Noch bedeutsamer ist aber eine weitere Folge dieses Krieges. Nach 1967 wurde
der israelisch-palästinensische Konflikt zu einem der wichtigsten
Krisenherde der Welt - wenn nicht zum wichtigsten überhaupt. Von diesem
Umstand hat Israel profitiert. Es verdankt ihm seine hervorragenden
Beziehungen zu den USA, seine internationale Bedeutung, seine überaus starke
Armee und auch seinen materiellen Wohlstand. Bezeichnend ist in dieser
Hinsicht auch die Tatsache, dass die Arabische Liga, die nach dem Krieg von
1967 noch jede Verhandlung abgelehnt hatte, die Israelis heute fast anfleht,
einen umfassenden Frieden mit allen arabischen Staaten zu vereinbaren.
Aber es gibt auch einen höchst negativen Aspekt. Israel hat seine besondere
Stellung im Westen auch deshalb errungen, weil es weithin als entzündbare
Reibungsfläche zwischen dem "Westen" und dem "Osten" gesehen wird, zwischen
der "jüdisch-christlichen" Zivilisation (ein ziemlich merkwürdiger Begriff
angesichts der Geschichte dieser beiden Religionen, aber das ist ein anderes
Thema) und der muslimischen Zivilisation. Nach dem 11. September 2001 hat
diese Vorstellung auch in Israel weite Verbreitung gefunden - nicht nur bei
der religiösen Rechten, die schon seit 1967 behauptet, der Bau von
Siedlungen im Land Israel sei die Erfüllung des göttlichen Willens, womit
man den israelisch-arabischen Territorialkonflikt in einen
kulturell-religiösen Konflikt umdefiniert. Avigdor Lieberman,
stellvertretender Ministerpräsident in der Regierung Olmert und Führer der
Partei Israel Beitenu ("Israel ist unsere Heimat"), die eine Aussiedlung der
Palästinenser propagiert, hat kürzlich in einem Interview mit Haaretz Israel
als "Vorposten der gesamten freien Welt" bezeichnet.[4]
All das mag erklären, warum nach dem Libanonkrieg im Sommer 2006 weite Teile
der israelischen Gesellschaft von einer Weltuntergangsstimmung befallen
wurden.

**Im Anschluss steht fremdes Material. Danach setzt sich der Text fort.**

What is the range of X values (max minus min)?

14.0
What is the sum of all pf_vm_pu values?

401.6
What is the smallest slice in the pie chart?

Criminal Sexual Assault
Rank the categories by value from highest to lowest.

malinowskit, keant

Nachdem man die Hisbollah als verlängerten Arm des Irans und den
Iran als Bannerträger im Krieg der Kulturen porträtiert hatte, wurde die
Tatsache, dass die große und mit den raffiniertesten Waffensystemen
ausgerüstete israelische Armee es nicht schaffte, ein paar tausend halb
ausgebildete Hisbollah-Kämpfer zu vernichten, als Zeichen gesehen. Als es
diesen Kämpfern auch noch gelang, den Norden Israels über einen Monat mit
tausenden von Raketen beschießen, war es ein Zeichen dafür, dass wir
Israelis in der Region nicht erwünscht sind und dass wir auf lange Sicht den
Krieg gegen die muslimische Übermacht verlieren könnten.

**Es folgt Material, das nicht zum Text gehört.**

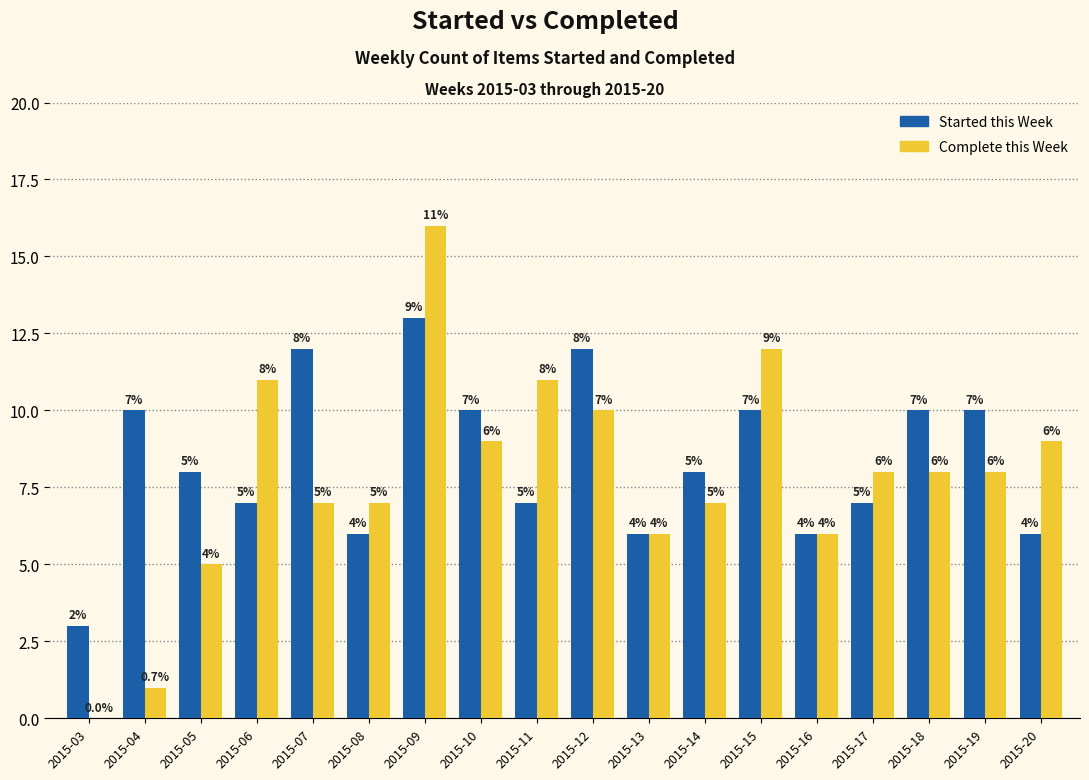

What value does the Started this Week series have at 2015-13?

6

Das Problem ist, dass die vierzig Jahre Okkupation die israelische
Gesellschaft so sehr paralysiert haben, dass ihre politische Führung nicht
den Mut aufbringt, sich um eine wirkliche Lösung des Konflikts zu bemühen.
Israel ist besetzt von der Besetzung der palästinensischen Gebiete.
[1] Diese unterwarf sie mehreren Beschränkungen wie
Sperrstunden, Genehmigungspflicht für Reisen und Hausarrest.
[2] Tom Segev, 1967. Israels zweite Geburt, München (Siedler) 2007.
[3] Der Gini-Koeffizient gibt 0 für völlige Einkommensgleichheit an. 2006
lag er für Israel bei 39,2, für Großbritannien bei 36, für Frankreich bei
32,7, für Deutschland bei 28,3 und bei 40,8 für die USA.